En mi juventud pensaba que escribir era el mejor de los oficios y, por si esto no bastara para dejarme seducir por la escritura, que mediante tal ejercicio podría cambiar el mundo.

Hoy sé que el escritor vive en un permanente estado de frustración. También, que los comentarios de un columnista en el periódico local que le halaga publicando sus escritos nunca cambiarán nada, sin embargo, sigo pensando que sentarse en la soledad del escritorio frente a un folio en blanco supone un acto de valentía y esto, enfrentarse a uno mismo, es suficiente para seguir creyendo en la palabra escrita.

Por ello, definitivamente seducido por la escritura y convertido en su ocasional amante, emplazo a nuestros representantes públicos a que se rebelen contra esa especie de apatía institucional que invade a esta provincia, de parte a parte, por más que desde los diversos colectivos sociales se denuncie a gritos el abandono que padece.

Les recuerdo que se deben a quienes les han votado y, con el obligado respeto, les pido que no cejen en defender a los zamoranos y sean inasequibles al desaliento en la exposición de sus demandas. Que se hagan oír, que argumenten, que busquen, que llamen, que insistan, que incordien ahora que todavía es tiempo. Lo hago sin estridencias pero con la firmeza de las propias convicciones porque presiento que de no tomarse medidas veremos, a no tardar, convertida en inmenso campo de luciérnagas la que antaño fuera tierra de copistas y cuna de regias damas.

Con este convencimiento, les exhorto a que huyan del servilismo partidista y hagan de los ciudadanos el centro de sus desvelos. A que desarrollen programas que fijen población. A que doten de infraestructuras y servicios a la zona rural. A que apuesten por la producción agropecuaria. A que fomenten las iniciativas. A que primen la creatividad. A que busquen financiación por crear empleo. A que tengan el valor de alzar su voz reivindicativa en las consejerías, en los ministerios, en asambleas, en seminarios, en comisiones y plenos, en cualquier tipo de foro por mucho que incomode o por más que les tilden de pedigüeños.

Lo que pido a nuestros representantes políticos, a todos sin distinción de siglas, es que luchen por esta tierra que agoniza ante la indiferencia de las instituciones. A fuer de parecer osado, lo hago siguiendo mi propio mandato y con la legitimidad que me da haber nacido en ella porque está en juego su supervivencia. La de un pueblo fronterizo, mitad monje mitad guerrero, protagonista de gestas que cantaron los juglares y perpetuaron en piedra, para orgullo de lugareños y asombro de caminantes, anónimos canteros.

El paisaje es desolador, sin duda.

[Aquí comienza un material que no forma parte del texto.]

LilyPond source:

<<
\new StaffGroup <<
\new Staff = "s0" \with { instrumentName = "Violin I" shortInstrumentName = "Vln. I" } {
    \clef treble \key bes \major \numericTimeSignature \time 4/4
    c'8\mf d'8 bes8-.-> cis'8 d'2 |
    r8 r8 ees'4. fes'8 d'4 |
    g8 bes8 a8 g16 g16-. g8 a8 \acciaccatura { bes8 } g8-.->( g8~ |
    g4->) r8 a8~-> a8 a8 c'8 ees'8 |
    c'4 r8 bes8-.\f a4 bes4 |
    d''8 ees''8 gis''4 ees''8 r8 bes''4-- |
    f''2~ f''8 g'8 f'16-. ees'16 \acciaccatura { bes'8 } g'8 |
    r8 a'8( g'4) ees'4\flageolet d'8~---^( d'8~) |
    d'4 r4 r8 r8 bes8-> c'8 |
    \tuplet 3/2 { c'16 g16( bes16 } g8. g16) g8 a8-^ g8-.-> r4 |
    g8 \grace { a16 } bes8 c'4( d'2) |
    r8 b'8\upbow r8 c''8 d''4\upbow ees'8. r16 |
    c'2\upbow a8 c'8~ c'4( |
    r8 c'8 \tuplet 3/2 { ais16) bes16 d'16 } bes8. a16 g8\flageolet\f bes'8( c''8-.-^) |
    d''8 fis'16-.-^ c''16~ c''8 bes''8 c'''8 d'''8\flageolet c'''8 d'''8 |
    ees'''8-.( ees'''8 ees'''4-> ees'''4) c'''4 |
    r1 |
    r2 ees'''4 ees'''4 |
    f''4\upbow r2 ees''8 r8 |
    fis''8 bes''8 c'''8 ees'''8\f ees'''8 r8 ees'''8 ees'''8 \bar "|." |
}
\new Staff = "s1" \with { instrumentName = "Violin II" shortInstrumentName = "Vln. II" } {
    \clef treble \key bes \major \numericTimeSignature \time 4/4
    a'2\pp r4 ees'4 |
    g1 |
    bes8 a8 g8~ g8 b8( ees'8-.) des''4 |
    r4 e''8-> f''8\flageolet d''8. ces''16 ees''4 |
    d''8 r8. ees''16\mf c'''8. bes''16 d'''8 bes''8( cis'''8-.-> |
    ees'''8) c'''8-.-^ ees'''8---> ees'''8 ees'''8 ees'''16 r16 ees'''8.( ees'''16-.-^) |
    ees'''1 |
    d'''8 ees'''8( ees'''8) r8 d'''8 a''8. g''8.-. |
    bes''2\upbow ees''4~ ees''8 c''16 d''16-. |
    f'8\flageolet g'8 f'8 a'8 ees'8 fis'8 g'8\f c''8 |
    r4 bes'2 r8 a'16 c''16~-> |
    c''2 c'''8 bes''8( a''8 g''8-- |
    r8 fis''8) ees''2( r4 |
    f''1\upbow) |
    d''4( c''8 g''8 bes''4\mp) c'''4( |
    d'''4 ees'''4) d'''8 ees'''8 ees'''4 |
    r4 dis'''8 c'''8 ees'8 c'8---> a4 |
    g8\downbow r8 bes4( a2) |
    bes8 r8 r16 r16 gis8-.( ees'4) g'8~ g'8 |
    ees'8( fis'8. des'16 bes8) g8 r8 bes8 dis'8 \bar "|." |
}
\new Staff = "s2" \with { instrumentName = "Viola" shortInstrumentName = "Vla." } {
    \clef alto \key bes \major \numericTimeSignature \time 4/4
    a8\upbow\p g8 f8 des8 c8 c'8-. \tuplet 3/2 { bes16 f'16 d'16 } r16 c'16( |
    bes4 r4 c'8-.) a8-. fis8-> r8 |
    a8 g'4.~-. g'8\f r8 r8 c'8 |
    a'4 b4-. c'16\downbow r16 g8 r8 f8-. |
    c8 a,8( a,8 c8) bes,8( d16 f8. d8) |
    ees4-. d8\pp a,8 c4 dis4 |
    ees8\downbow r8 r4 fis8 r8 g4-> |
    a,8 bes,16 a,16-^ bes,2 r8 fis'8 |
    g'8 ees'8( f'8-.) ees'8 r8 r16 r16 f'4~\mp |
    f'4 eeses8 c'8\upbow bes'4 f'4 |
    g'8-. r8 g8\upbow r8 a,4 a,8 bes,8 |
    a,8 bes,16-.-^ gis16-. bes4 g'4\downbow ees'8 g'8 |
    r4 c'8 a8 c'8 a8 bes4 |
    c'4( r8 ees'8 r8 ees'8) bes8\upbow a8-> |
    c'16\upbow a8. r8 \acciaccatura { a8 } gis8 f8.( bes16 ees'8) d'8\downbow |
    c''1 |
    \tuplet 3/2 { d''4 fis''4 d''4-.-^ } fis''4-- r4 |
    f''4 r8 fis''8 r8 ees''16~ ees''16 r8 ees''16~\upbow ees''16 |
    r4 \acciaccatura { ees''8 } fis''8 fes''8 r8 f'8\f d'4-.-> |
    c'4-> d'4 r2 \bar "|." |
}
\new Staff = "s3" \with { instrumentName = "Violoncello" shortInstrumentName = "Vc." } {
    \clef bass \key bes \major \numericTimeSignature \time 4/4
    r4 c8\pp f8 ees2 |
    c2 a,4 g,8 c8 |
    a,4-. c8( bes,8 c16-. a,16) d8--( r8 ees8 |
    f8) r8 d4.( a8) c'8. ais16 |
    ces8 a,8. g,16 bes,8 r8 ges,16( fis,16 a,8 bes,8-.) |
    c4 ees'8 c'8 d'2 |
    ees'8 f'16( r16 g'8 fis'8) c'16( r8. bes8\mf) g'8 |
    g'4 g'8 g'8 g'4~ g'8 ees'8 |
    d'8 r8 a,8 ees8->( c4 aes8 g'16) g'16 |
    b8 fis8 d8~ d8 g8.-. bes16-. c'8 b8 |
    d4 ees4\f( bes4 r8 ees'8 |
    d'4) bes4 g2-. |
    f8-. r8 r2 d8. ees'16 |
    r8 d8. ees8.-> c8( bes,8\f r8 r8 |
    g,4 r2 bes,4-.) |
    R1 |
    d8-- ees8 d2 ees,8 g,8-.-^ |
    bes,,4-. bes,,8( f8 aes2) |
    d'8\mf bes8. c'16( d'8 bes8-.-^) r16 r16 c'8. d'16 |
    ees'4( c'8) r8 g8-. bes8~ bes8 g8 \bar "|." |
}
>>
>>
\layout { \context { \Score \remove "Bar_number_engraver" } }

A poco que uno mire encontrará razones para el desencanto pero, en honor a la verdad, habrá que decir que no todo es derrumbe: ocasiones hay en las que aún se atisba la esperanza. Sucede que mientras alguien persiga con determinación sus sueños no todo está perdido y aquí, por fortuna para nosotros y a pesar del escaso reconocimiento que se les presta, existen colectivos y gentes que se han propuesto hacer realidad los suyos.

El Grupo Poético Almena, la Federación de Asociaciones Espigas o el reciente finalista del premio Adonais, David Refoyo, son algunos, pero no los únicos que trabajan en este empeño alejados de cámaras y flashes. A falta de espacio para reseñar sus nombres, mi gratitud a todos ellos. El coraje del que hacen gala es envidiable y supone un soplo de aire fresco para esta provincia en la que tan difícil es soñar, sin embargo, sus logros no debieran distorsionar la realidad.

El paro, la ausencia de expectativas, el éxodo de los jóvenes, la precariedad laboral, las carencias de la sanidad pública o las decenas de pueblos a punto de desaparecer, evidencian que alguien no está haciendo bien su trabajo. Por ello, es de razón gritar tanta desolación. Con firmeza. Sin complejos. Hasta quebrar, si fuese preciso, la garganta. Al fin y al cabo, se trata de reivindicar nuestros derechos.

Tan sólo eso. Exigir a quien corresponda respeto para esta tierra, porque estar en la periferia peninsular no justifica el olvido al que parece condenada.